Advanced Approaches in Open Abdomen Management: Reducing the Risk of Incisional Hernias
Understanding the Critical Role of Open Abdomen Management in Hernia Prevention
Open abdomen management is an indispensable strategy in acute care surgery, particularly for high-risk patients where primary closure poses significant challenges. Surgeons frequently encounter complex scenarios requiring tailored approaches to optimize outcomes. Evidence-based guidelines, such as those from the World Society of Emergency Surgery (WSES)1 and the European Hernia Society (EHS)2, provide a roadmap for managing open abdomen cases and minimizing the risk of complications like incisional hernias.

Challenges in Open Abdomen Management
The open abdomen represents a unique surgical challenge due to the complexity of achieving definitive closure while avoiding complications. “Open abdomen patients represent a challenging population,” noted Dr. William W. Hope, a general surgeon at Novant Health. He emphasized that surgeons must remain vigilant about the long-term risk of incisional hernias.
“You might not be considering that the patient in front of you may actually develop an incisional hernia. But it should be something you think about at some point, particularly because these patients can be hobbled by incisional hernia problems,” said Dr. Hope.
Evidence-Based Techniques for Temporary Closure
WSES guidelines recommend negative pressure wound therapy (NPWT) combined with continuous fascial traction as the preferred method for temporary abdominal wall closure. The guidelines also emphasize timely reexploration—within 24 to 48 hours following the initial operation—to assess closure viability.
“As a surgeon dealing with the abdominal wall, you want to make sure that patient gets their abdomen closed as soon as possible,” Dr. Hope advised.
Definitive closure may involve mesh-mediated or non–mesh-mediated techniques. Primary fascial closure remains the gold standard. Component separation can be considered for non–mesh-mediated approaches but is not recommended for temporary closure.
Addressing Mesh Use in Open Abdomen Cases
A key consideration in open abdomen management is whether to incorporate mesh during closure. The EHS guidelines recommend mesh implantation during primary fascial closure to enhance reinforcement, despite an increased risk of surgical site occurrences.
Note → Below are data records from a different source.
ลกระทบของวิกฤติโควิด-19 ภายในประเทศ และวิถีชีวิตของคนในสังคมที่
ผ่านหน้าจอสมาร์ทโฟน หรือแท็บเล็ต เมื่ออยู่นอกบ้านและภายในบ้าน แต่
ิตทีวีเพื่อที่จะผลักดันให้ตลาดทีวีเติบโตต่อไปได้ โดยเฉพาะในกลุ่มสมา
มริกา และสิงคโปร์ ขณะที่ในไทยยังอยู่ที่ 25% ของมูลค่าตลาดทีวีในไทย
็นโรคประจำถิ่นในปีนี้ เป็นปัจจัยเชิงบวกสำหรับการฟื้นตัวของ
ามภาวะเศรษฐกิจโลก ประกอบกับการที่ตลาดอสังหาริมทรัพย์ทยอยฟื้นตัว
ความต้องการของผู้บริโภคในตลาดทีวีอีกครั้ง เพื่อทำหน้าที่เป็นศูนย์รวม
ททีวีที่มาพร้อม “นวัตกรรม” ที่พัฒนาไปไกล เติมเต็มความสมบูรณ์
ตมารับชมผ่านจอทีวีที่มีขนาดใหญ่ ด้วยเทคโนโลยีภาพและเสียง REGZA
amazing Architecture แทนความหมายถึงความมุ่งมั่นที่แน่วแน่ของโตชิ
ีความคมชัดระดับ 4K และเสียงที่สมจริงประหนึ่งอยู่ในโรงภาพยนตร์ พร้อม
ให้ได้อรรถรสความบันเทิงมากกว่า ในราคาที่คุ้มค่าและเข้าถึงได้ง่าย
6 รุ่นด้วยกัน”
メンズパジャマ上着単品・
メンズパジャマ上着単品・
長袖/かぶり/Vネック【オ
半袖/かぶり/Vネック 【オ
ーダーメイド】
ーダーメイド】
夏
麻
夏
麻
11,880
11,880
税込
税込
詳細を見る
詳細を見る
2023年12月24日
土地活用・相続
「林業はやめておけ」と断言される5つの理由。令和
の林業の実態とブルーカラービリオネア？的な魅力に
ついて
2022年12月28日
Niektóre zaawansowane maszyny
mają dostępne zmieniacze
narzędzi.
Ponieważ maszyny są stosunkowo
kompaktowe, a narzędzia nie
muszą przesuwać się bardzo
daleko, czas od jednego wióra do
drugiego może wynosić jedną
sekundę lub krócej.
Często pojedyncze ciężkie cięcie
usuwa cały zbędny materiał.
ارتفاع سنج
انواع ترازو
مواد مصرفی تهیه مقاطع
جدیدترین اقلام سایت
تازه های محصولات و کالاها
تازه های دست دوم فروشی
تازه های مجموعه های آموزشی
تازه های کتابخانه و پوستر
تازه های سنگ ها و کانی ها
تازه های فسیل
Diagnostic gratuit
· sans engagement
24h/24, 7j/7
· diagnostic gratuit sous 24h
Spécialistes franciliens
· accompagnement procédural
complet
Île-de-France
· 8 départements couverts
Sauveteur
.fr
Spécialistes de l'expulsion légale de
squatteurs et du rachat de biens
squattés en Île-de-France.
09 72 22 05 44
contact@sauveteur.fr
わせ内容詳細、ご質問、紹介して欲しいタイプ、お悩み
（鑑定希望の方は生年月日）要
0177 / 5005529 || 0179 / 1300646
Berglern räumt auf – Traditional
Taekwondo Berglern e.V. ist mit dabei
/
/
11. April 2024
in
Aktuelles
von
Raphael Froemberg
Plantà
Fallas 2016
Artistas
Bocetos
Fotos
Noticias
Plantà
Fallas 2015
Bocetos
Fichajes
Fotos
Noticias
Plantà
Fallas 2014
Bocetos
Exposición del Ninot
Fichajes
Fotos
Notably, synthetic mesh is discouraged for definitive abdominal wall reconstruction, with biologic mesh being the preferred option.
“What you’re trying to do is prevent the patient from getting an incisional hernia. But as we all know, these patients are at high risk for developing incisional hernias no matter what you do,” Dr. Hope remarked.
Optimal Suturing Techniques and Dynamic Closure Strategies
The EHS guidelines advocate for a continuous monofilament suturing technique with a 4:1 suture-to-wound length ratio. The use of small bites is recommended to enhance tensile strength and minimize complications.
For temporary dynamic closure, negative pressure wound therapy is preferred, particularly in patients with Grade 1 or 2 open abdomen. Dynamic wound closure devices or mesh-based techniques may also play a role in cases requiring prolonged closure efforts.
Bridging Mesh and Skin Grafts: When and How to Use Them
Bridging mesh, particularly inlay mesh, is discouraged due to the increased risk of fistula formation. Instead, NPWT is recommended for static closure when dynamic techniques are not feasible.
For patients with fixed abdominal content, skin grafts may be employed as a last-resort measure when skin or muscle flaps are unavailable.
Collaboration and Innovation: Charting the Best Path Forward
Dr. Hope highlighted the variability in managing open abdomen cases, emphasizing the importance of collaboration among surgical teams.
“I think both of these guidelines can be very helpful with respect to dealing with open abdomen,” he concluded. “At any rate, there’s a lot of variability in the care of these patients, so it’s a great opportunity to work with your colleagues and come up with the best solution for each individual patient.”
Dr. Abhishek D. Parmar, co-moderator of the session and an associate professor of surgery at the University of Alabama at Birmingham, underscored the value of adhering to evidence-based practices.
“Open abdomens are challenging clinical entities, and understanding current evidence-based practices is critical to avoid worsening a difficult problem and, hopefully, preventing incisional hernia.”
Coccolini, F., Roberts, D., Ansaloni, L. et al. The open abdomen in trauma and non-trauma patients: WSES guidelines. World J Emerg Surg 13, 7 (2018). https://doi.org/10.1186/s13017-018-0167-4
López-Cano M, García-Alamino JM, Antoniou SA, Bennet D, Dietz UA, Ferreira F, Fortelny RH, Hernandez-Granados P, Miserez M, Montgomery A, Morales-Conde S, Muysoms F, Pereira JA, Schwab R, Slater N, Vanlander A, Van Ramshorst GH, Berrevoet F. EHS clinical guidelines on the management of the abdominal wall in the context of the open or burst abdomen. Hernia. 2018 Dec;22(6):921-939. doi: 10.1007/s10029-018-1818-9. Epub 2018 Sep 3. PMID: 30178226.